Nothing Works Anymore… Except the Web
2025-10-25
You've probably read this article before, or at least something very similar, because I'm hardly the first one to say it — nothing works anymore.
The fridge needs a software update. The car doors won't unlock without an app. Even the “smart” TV is too dumb to find the only WiFi network it's ever been connected to since I bought it a year ago.
And yet, somehow, the first website I ever built on Geocities (remember that?) back in 1999 will still render in a modern browser.
No package updates. No polyfills. No vendor support. Just the web doing its job, like it always has.
Maybe my favorite feature of the web — the thing that drew me in, and still keeps me coding today — is its forgiveness.
Miss a closing tag? Meh. Put an invalid attribute on an element? Whatevs. Got your nesting out of order? No biggie. The browser just shrugs and keeps rendering, doing the best it can to make the chicken salad you were trying to get out of your… well, you know.
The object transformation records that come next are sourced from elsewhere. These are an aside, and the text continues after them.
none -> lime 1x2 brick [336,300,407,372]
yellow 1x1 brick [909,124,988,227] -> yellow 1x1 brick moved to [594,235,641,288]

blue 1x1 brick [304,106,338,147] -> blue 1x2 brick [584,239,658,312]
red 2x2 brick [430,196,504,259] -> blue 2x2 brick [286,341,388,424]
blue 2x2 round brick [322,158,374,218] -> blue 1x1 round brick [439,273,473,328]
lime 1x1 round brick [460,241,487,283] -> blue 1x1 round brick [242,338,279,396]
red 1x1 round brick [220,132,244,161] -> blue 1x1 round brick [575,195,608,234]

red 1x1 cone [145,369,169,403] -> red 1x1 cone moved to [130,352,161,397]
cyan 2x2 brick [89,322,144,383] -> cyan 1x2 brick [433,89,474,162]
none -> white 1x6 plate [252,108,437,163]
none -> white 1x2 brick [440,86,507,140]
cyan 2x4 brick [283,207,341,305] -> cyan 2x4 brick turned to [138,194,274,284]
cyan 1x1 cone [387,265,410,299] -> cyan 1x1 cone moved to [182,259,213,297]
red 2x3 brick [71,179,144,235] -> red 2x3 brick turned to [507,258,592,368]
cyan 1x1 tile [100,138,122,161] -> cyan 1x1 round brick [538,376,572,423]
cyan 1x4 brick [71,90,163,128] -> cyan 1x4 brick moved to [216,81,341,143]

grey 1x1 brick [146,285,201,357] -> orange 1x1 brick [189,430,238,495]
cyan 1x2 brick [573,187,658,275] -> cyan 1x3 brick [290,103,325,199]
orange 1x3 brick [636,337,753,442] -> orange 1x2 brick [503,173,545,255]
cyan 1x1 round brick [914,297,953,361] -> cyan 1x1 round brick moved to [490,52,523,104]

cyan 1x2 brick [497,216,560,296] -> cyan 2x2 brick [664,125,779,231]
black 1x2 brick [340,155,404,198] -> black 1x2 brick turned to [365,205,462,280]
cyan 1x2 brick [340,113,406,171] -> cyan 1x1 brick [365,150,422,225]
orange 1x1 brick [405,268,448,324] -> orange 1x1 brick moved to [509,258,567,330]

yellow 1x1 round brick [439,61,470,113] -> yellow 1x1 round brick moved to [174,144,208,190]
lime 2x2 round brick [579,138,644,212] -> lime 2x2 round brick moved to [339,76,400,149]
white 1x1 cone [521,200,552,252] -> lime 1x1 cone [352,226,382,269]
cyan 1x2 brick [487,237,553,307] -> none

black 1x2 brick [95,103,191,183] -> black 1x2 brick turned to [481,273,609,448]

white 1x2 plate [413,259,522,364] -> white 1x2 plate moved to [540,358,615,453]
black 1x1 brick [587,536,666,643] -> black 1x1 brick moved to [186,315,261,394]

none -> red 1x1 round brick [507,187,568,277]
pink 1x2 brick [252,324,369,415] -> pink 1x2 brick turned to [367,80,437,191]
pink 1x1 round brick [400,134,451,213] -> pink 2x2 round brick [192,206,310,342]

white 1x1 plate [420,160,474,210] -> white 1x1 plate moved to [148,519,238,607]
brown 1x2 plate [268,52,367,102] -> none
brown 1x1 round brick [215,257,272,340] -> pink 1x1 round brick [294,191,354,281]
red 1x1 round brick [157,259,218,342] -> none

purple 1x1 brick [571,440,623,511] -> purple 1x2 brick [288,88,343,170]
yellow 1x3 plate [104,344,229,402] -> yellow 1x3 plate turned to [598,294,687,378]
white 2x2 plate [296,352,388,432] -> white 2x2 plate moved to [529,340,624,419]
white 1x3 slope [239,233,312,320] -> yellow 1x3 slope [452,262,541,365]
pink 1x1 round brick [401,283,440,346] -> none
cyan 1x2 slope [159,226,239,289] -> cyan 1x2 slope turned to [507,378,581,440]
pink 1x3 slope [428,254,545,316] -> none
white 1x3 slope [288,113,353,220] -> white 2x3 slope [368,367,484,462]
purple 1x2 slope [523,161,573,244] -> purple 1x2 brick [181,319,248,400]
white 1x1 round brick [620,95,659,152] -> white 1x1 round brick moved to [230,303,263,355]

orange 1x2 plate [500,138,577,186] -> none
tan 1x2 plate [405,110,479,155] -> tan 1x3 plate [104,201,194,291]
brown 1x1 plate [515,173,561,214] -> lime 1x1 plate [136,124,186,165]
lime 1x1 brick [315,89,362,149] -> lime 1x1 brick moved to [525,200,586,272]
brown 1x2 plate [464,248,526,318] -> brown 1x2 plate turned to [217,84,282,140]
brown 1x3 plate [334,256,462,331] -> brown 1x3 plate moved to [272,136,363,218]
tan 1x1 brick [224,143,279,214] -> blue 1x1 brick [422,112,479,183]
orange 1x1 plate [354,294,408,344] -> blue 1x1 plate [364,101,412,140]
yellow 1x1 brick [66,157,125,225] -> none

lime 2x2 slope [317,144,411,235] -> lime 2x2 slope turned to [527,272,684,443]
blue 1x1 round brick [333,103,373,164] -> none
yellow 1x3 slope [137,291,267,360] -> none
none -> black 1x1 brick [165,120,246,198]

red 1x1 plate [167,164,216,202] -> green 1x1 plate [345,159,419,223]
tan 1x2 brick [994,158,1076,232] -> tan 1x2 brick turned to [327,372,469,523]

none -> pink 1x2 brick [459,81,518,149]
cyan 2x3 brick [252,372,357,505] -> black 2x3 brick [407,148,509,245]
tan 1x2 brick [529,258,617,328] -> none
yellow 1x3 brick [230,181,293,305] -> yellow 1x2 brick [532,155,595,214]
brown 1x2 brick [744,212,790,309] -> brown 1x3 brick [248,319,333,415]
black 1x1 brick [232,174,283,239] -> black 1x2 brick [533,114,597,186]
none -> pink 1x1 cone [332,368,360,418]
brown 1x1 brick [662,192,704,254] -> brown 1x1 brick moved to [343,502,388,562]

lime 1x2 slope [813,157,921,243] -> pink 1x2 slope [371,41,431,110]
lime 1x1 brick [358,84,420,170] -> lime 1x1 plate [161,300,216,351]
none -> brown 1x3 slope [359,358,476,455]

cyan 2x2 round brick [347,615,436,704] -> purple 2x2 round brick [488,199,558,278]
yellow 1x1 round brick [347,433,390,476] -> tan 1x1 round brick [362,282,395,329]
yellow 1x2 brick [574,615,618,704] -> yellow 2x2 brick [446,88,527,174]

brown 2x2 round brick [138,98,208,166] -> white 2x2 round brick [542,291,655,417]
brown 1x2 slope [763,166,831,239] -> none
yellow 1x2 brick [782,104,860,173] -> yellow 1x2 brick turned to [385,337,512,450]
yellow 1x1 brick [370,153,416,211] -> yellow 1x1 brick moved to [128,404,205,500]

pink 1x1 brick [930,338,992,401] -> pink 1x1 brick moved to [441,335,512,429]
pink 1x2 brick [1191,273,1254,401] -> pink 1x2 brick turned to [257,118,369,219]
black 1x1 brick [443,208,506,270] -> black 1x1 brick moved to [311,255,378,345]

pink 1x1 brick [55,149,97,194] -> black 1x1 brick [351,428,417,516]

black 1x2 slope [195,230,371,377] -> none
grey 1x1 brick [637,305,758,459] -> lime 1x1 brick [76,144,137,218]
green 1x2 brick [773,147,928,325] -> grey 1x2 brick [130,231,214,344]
The web never asks you to be perfect (and thank heavens it doesn't, because I'm certainly not). The browser bends, but it doesn't break. It evolves, but it doesn't forget its past. And that flexibility — that tolerance for imperfection — is what's kept it going for decades, and what'll keep it going for decades more.
But somehow, even with all that native power at our fingertips, we call it “progress” that we're now building websites that are slower, less inclusive, and less reliable than the ones we made 20 years ago.
Instead of good ol’ HTML, we've abstracted everything into JavaScript frameworks, dependency managers, build tools, CSS-in-JS, and “AI-assisted” everything — all in the name of modernization (read: buzzwords for the C-suite or shiny new toys for the devs). And then we wonder why our users hate us when pages hang, crash, or refuse to render at all — because we were more focused on the developer experience than the actual user experience. (Which, if you think about it, says a LOT about us, since we're frequently the ones who are complaining that "nothing works anymore.")
There's a lesson in there somewhere. I'm not smart enough to figure out exactly what that is, but the takeaway I'm getting here is:
The things that endure — the things that just work — are the ones that stay closest to the metal.
- Web components and browser APIs will outlast framework fads.
- Semantic HTML and proper ARIA will run rings around accessibility overlays.
- Clean, vanilla JS will outlive entire generations of libraries.
The web rewards developers who trust its built-in strengths — the ones who understand that “native” isn’t old-fashioned; it’s future-proof.
We don’t have to stop using frameworks or tools. But we do have to realize that every layer we add is another layer that can break. The browser, though, is amazingly good at not breaking.
That's the thing I love about front-end development. You don’t need all the tools and the toys and the npm installs to do something. For beginners and veterans alike, it’s still awe-inspiring that you can type a few lines in Notepad, open the file in a browser, and see it just… work. It might not be pixel-perfect or completely valid, but it’ll render — and it’ll survive the next quarter century better than any of the “modern” tech we’re using today.
So… code, yeah, but more than that: The best things are the ones simple enough to survive change.
The web forgives. It adapts. It endures.
That’s not just good engineering.
That’s good design for life.
If only my TV was smart enough to understand that.